--- INPUT DATA Enclosed Below ---
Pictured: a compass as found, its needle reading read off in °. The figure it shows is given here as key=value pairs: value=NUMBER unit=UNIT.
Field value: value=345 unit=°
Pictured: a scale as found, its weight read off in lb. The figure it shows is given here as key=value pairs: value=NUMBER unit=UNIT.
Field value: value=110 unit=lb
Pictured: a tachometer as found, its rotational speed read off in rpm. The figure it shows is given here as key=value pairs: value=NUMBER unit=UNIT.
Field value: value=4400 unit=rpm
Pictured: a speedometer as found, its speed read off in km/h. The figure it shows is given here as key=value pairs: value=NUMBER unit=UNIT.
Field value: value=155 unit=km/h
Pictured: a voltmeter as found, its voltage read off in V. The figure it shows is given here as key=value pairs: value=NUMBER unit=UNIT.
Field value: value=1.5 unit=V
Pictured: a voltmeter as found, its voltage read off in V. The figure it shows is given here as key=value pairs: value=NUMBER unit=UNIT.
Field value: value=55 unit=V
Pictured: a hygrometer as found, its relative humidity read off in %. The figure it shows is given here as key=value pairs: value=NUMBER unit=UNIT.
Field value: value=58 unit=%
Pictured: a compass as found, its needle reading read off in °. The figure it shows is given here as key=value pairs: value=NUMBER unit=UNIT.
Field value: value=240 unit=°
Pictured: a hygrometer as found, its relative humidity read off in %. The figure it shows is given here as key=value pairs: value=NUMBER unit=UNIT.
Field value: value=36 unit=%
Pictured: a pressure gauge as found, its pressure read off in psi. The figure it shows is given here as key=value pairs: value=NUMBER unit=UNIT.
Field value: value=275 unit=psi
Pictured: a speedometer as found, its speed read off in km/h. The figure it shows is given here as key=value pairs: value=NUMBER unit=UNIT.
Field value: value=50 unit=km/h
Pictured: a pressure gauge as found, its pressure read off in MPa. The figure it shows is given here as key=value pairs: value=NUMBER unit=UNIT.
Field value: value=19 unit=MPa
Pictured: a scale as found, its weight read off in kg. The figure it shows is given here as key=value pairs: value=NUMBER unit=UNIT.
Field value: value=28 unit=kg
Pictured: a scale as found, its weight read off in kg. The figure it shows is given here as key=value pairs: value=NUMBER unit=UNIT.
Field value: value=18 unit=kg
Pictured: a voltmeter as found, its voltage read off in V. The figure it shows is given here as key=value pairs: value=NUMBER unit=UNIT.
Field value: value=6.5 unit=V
--- End of Enclosed INPUT DATA ---
WHAT THE TASK REQUIRES: Swap "Field value" for "Reading" throughout the records and write all the lines out again, leaving everything else unchanged.

RESULT OF THIS TASK:
Pictured: a compass as found, its needle reading read off in °. The figure it shows is given here as key=value pairs: value=NUMBER unit=UNIT.
Reading: value=345 unit=°
Pictured: a scale as found, its weight read off in lb. The figure it shows is given here as key=value pairs: value=NUMBER unit=UNIT.
Reading: value=110 unit=lb
Pictured: a tachometer as found, its rotational speed read off in rpm. The figure it shows is given here as key=value pairs: value=NUMBER unit=UNIT.
Reading: value=4400 unit=rpm
Pictured: a speedometer as found, its speed read off in km/h. The figure it shows is given here as key=value pairs: value=NUMBER unit=UNIT.
Reading: value=155 unit=km/h
Pictured: a voltmeter as found, its voltage read off in V. The figure it shows is given here as key=value pairs: value=NUMBER unit=UNIT.
Reading: value=1.5 unit=V
Pictured: a voltmeter as found, its voltage read off in V. The figure it shows is given here as key=value pairs: value=NUMBER unit=UNIT.
Reading: value=55 unit=V
Pictured: a hygrometer as found, its relative humidity read off in %. The figure it shows is given here as key=value pairs: value=NUMBER unit=UNIT.
Reading: value=58 unit=%
Pictured: a compass as found, its needle reading read off in °. The figure it shows is given here as key=value pairs: value=NUMBER unit=UNIT.
Reading: value=240 unit=°
Pictured: a hygrometer as found, its relative humidity read off in %. The figure it shows is given here as key=value pairs: value=NUMBER unit=UNIT.
Reading: value=36 unit=%
Pictured: a pressure gauge as found, its pressure read off in psi. The figure it shows is given here as key=value pairs: value=NUMBER unit=UNIT.
Reading: value=275 unit=psi
Pictured: a speedometer as found, its speed read off in km/h. The figure it shows is given here as key=value pairs: value=NUMBER unit=UNIT.
Reading: value=50 unit=km/h
Pictured: a pressure gauge as found, its pressure read off in MPa. The figure it shows is given here as key=value pairs: value=NUMBER unit=UNIT.
Reading: value=19 unit=MPa
Pictured: a scale as found, its weight read off in kg. The figure it shows is given here as key=value pairs: value=NUMBER unit=UNIT.
Reading: value=28 unit=kg
Pictured: a scale as found, its weight read off in kg. The figure it shows is given here as key=value pairs: value=NUMBER unit=UNIT.
Reading: value=18 unit=kg
Pictured: a voltmeter as found, its voltage read off in V. The figure it shows is given here as key=value pairs: value=NUMBER unit=UNIT.
Reading: value=6.5 unit=V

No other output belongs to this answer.